Methodology

SCAND.Ai is an automated monitoring system that detects, scores, and tracks AI-industry controversies around the clock. This page documents exactly how the numbers are produced. The factor weights below are rendered from the same configuration file the scoring engine reads — what you see here is what runs.

The noise score (0–100)

Every tracked controversy carries a noise score from 0 to 100 — a weighted composite of seven measured factors, recalculated hourly:

Factor	Weight	What it measures
Reach	`0.20`	Audience size reached across platforms (log10 scale — 10× the reach ≈ one step up, not ten)
Engagement	`0.20`	Likes, reposts, comments, upvotes — normalized per platform (log10 scale)
Star power	`0.15`	Influence tier of the public figures involved (S/A/B/C tiers)
Duration	`0.10`	How long the story has sustained coverage (capped at 72h)
Cross-platform spread	`0.15`	Number of independent platforms covering the story
Polarity	`0.10`	How divided the reaction is (one-sided vs. contested)
Industry impact	`0.10`	Model-assessed consequence for the AI industry (jobs, policy, products)

Scores decay with a 7-day half-life: a story that stops generating new coverage loses half its remaining noise every 7 days. A noise score is therefore a measurement of current loudness, not historical importance. Star power contributes tier-scaled points (S = 30, A = 20, B = 10, C = 5) based on the influence tier of the public figures involved.

The AI Controversy Index ranking

The AI Controversy Index ranks controversies by peak noise — the highest score a story reached during the period, not its current (decayed) noise. Peak captures historical significance, so a resolved scandal that peaked at 90 outranks an ongoing story at 45 — resolved controversies are included.

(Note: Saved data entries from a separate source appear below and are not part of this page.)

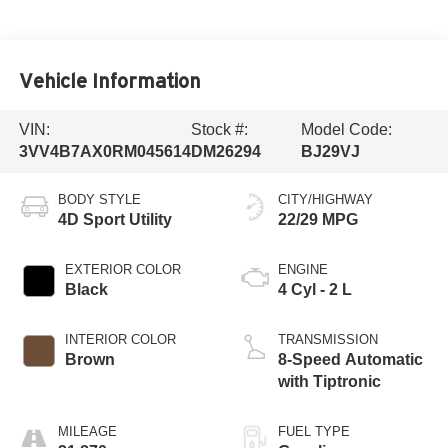
Vehicle Information
VIN:
Stock #:
Model Code:
3VV4B7AX0RM045614
DM26294
BJ29VJ
BODY STYLE
CITY/HIGHWAY
4D Sport Utility
22/29 MPG
EXTERIOR COLOR
ENGINE
Black
4 Cyl - 2 L
INTERIOR COLOR
TRANSMISSION
Brown
8-Speed Automatic
with Tiptronic
MILEAGE
FUEL TYPE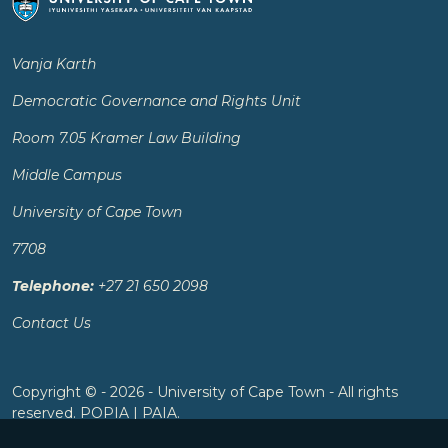
Vanja Karth
Democratic Governance and Rights Unit
Room 7.05 Kramer Law Building
Middle Campus
University of Cape Town
7708
Telephone:
+27 21 650 2098
Contact Us
Copyright © - 2026 - University of Cape Town - All rights
reserved.
POPIA
|
PAIA
.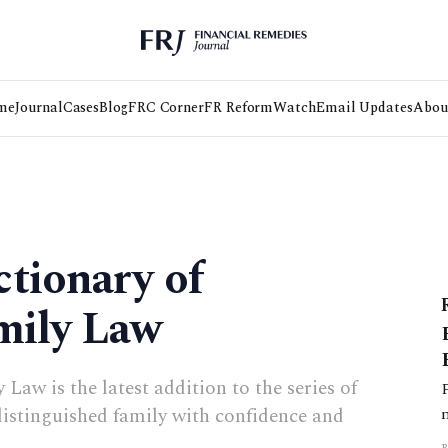
me
Journal
Cases
Blog
FRC Corner
FR Reform
Watch
Email Updates
Abou
tionary of
mily Law
Law is the latest addition to the series of
 distinguished family with confidence and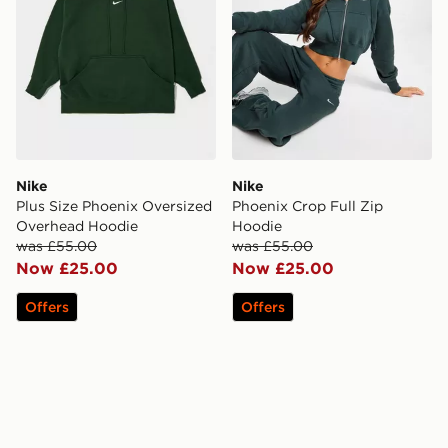
Nike
Nike
Plus Size Phoenix Oversized
Phoenix Crop Full Zip
Overhead Hoodie
Hoodie
was £55.00
was £55.00
Now £25.00
Now £25.00
Offers
Offers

Scope: a controversy appears in a period (year, quarter, or month) if it was first detected within it; its rank is the peak noise it reached in that window (or its current noise score, when no in-window measurement exists).
Floor: entries below a peak of 25/100 are excluded as a sparse-period backstop. The real quality gate is that every ranked item has a published analysis and has passed safety review.
Tie-break: equal peaks are ordered measured-peak first, then by earliest detection — deterministic, so the ranking never reshuffles arbitrarily.
Editions: living annual (top 25), quarterly (top 20), monthly (top 15).

The state machine

Each topic moves through five states: trending → spike → controversy → scandal → resolved. Transitions are rule-based, not editorial: a spike requires sustained content velocity, a controversy requires coverage on at least 2 independent platforms, and a story already at controversy escalates to scandal on extreme velocity — at least 75 new content items flowing within a single hour. Each state has a cooldown (12–48h) and hysteresis decay, so topics do not flap between states on noise fluctuations.

Sources

Content is ingested continuously from public sources:

Source	Coverage	Crawl cadence
Hacker News	front page + new, AI-filtered	every 15 min
Google News (via search API)	rotating AI-controversy queries	every 15 min
Reddit	29 AI and tech subreddits	every 30 min
RSS / Atom	26 feeds: tech press, AI labs, ArXiv	every 30 min
Bluesky	AI-discourse search	every 30 min
Polymarket	AI prediction markets	every 30 min

Every story page lists the specific source items it is grounded in — see the "Sources" block on any topic.

Deduplication (six layers)

The same story arrives many times from many platforms. Before anything is published, content passes a six-layer dedup pipeline:

Exact fingerprint — SHA-256 content hash.
URL identity — cross-source URL hash.
Semantic similarity — 384-dimension embeddings with calibrated cosine thresholds (auto-merge only above 0.99).
Lexical near-duplicate — SimHash with Hamming distance ≤ 6.
Entity-window dedup — same entities within a 6-hour clustering window.
LLM judge — borderline pairs are adjudicated by a language model; uncertain cases escalate to human review rather than auto-merging.

Analysis & safety

Clustered stories are analyzed by a language model (Google Gemini) that produces the summary, key points, parties, and forecast shown on each page. Every generated text passes an allegation-language validator before publication: unadjudicated conduct must be attributed to the party alleging it ("accused of X by Y", "according to the complaint") and may never be stated as established fact. Analyses that fail validation are not published. Stories carry a safety version stamp, and only validated stories enter our feeds and machine-readable exports. Errors are handled under our corrections policy — substantiated factual errors are corrected or removed within 48 hours.

Update cadence

Ingestion: every 15–30 minutes per source (table above).
Noise recalculation: hourly, across all active topics.
Analysis: triggered when a new cluster forms or an existing story escalates.
Decay & state transitions: evaluated hourly with the cooldowns described above.

Citing SCAND.Ai

Cite the topic URL and the date — noise scores change over time by design, so a citation should always carry its "as of" date. Machine-liftable statistics live on /stats; the downloadable dataset and its license are described on /data.